> WORK REQUIRED: Repeat the passage on circulating tumor cells in full, word for word.

> DOCUMENT PASSAGE:
Lately I’ve been reading up on circulating tumor cells: cells that are from the tumor(s) of a cancer patient that wind up in the blood. For instance: a breast cancer patient might have cells in the blood that originated from normal cells lining milk ducts in the breast, that evolved into a breast tumor, that then escaped the tumor to reach the bloodstream. These cells are the seeds of the most malicious and crippling part of the disease: metastasis.

It’s been widely estimated that 90% of cancer mortality comes from metastases, not necessarily the primary tumor (1) and it’s been known since the late 19th century that surgical interventions are much more successful at curing patients when the tumor is intact and in one place (2).

The image to right is a PET scan of a 46 year old woman with malignant melanoma. Dark regions (minus the bladder) are regions of tumor burden, and most of it are metastases. There are tumors in her lungs, skin, liver, speen, and many lymph nodes. For a moment, try to imagine being a surgeon tasked with removing as many as possible with your scalpel…

(Image Source)

Disseminated cancer is very hard to treat; it’s a moving target in the most literal sense. HOW it spreads has been a preoccupation of mine for the better part of a decade. If it were possible to stop the advance of cancer spread in a patient, it might be possible to make cancer a chronic condition rather than a death sentence.

Circulating tumor cells (CTC’s) are the seeds of cancer in the wind: the spores of malignancy.

In one milliliter of blood (about the volume up to the first joint of a human pinky) there are roughly 9 billion (9,000,000,000) red blood cells. (source) In contrast, in advanced cancer patients there might be one CTC in that volume.

> RECORDED DATA:

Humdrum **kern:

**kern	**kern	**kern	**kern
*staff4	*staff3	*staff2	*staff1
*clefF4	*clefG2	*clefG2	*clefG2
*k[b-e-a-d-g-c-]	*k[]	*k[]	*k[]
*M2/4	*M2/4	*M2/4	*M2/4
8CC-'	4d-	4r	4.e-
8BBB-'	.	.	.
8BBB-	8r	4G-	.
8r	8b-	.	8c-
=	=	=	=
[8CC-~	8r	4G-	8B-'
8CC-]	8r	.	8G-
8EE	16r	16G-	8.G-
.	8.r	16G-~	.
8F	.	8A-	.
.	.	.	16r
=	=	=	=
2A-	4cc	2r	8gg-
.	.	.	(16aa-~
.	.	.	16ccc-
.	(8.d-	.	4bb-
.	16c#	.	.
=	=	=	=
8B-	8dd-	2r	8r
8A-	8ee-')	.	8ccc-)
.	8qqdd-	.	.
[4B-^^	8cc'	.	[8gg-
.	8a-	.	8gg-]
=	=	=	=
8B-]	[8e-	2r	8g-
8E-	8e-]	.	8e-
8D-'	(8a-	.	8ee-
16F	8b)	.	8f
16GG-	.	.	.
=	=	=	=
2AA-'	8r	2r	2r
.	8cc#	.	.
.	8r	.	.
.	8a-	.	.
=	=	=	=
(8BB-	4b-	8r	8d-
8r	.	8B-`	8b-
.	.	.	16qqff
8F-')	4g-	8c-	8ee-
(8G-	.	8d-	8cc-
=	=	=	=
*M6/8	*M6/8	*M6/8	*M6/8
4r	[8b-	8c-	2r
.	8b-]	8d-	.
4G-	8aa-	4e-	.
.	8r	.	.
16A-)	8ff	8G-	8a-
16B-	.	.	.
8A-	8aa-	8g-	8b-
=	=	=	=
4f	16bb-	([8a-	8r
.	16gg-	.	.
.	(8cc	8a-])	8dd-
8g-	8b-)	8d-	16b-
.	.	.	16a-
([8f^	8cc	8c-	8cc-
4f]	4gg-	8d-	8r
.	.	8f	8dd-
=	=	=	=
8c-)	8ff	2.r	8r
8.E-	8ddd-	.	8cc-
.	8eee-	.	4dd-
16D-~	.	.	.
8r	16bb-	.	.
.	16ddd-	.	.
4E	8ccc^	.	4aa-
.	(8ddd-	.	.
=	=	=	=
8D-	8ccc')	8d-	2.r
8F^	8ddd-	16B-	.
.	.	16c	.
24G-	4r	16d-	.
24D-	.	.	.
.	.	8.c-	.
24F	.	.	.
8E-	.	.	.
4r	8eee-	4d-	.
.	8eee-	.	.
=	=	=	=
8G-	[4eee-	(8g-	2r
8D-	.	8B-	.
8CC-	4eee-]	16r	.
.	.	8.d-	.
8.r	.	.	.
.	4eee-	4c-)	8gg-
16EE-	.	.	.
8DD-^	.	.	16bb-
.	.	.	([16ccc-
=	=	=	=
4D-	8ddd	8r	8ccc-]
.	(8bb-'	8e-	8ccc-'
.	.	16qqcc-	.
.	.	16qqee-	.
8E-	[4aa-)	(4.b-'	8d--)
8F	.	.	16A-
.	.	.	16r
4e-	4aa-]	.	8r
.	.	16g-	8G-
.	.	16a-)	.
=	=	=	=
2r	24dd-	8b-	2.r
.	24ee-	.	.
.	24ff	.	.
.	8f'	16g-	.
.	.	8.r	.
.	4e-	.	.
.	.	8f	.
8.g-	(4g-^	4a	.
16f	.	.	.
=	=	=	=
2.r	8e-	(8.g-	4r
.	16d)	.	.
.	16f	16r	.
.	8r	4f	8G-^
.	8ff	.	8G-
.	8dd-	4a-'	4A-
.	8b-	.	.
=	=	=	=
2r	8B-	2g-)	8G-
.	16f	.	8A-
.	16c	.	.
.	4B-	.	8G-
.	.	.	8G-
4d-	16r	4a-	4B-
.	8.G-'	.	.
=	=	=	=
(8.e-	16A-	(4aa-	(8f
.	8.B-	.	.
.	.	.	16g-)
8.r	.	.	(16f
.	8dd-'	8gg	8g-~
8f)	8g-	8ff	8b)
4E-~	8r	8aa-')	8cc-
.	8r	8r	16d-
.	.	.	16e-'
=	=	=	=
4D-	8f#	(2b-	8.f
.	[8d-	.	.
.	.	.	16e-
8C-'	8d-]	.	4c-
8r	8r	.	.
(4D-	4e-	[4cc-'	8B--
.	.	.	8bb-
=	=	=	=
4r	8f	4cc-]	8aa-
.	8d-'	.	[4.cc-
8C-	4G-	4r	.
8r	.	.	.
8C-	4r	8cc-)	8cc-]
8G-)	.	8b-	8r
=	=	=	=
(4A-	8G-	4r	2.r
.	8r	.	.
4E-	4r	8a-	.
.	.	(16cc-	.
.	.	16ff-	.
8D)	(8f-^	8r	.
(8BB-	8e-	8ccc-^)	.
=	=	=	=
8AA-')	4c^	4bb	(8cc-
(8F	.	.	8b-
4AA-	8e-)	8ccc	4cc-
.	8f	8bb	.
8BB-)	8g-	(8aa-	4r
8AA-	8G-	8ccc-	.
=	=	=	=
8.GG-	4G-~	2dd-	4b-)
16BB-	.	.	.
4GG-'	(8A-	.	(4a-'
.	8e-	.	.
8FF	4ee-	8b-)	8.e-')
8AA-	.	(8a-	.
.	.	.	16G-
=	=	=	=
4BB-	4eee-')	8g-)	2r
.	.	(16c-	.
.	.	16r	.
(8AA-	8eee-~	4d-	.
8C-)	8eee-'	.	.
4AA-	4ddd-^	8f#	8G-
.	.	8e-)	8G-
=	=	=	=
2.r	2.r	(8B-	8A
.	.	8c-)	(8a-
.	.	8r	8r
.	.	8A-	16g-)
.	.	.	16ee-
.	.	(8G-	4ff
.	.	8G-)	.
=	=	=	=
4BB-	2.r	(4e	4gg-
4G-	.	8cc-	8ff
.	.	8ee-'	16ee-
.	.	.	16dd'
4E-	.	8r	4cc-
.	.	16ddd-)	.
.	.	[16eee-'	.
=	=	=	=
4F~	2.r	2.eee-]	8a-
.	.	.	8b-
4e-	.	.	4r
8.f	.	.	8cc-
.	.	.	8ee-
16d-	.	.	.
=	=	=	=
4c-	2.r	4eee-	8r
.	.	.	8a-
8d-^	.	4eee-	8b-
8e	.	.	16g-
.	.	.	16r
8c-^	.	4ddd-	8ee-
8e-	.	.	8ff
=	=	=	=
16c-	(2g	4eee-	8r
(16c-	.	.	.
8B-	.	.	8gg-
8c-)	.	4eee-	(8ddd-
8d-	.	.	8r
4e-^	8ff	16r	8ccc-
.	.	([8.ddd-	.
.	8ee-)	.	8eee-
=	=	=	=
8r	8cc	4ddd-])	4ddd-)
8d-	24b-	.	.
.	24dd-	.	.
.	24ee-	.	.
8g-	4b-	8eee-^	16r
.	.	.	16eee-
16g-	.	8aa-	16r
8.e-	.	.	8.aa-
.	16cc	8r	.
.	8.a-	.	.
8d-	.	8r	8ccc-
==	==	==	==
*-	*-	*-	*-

> OUTPUT:
Lately I’ve been reading up on circulating tumor cells: cells that are from the tumor(s) of a cancer patient that wind up in the blood. For instance: a breast cancer patient might have cells in the blood that originated from normal cells lining milk ducts in the breast, that evolved into a breast tumor, that then escaped the tumor to reach the bloodstream. These cells are the seeds of the most malicious and crippling part of the disease: metastasis.

It’s been widely estimated that 90% of cancer mortality comes from metastases, not necessarily the primary tumor (1) and it’s been known since the late 19th century that surgical interventions are much more successful at curing patients when the tumor is intact and in one place (2).

The image to right is a PET scan of a 46 year old woman with malignant melanoma. Dark regions (minus the bladder) are regions of tumor burden, and most of it are metastases. There are tumors in her lungs, skin, liver, speen, and many lymph nodes. For a moment, try to imagine being a surgeon tasked with removing as many as possible with your scalpel…

(Image Source)

Disseminated cancer is very hard to treat; it’s a moving target in the most literal sense. HOW it spreads has been a preoccupation of mine for the better part of a decade. If it were possible to stop the advance of cancer spread in a patient, it might be possible to make cancer a chronic condition rather than a death sentence.

Circulating tumor cells (CTC’s) are the seeds of cancer in the wind: the spores of malignancy.

In one milliliter of blood (about the volume up to the first joint of a human pinky) there are roughly 9 billion (9,000,000,000) red blood cells. (source) In contrast, in advanced cancer patients there might be one CTC in that volume.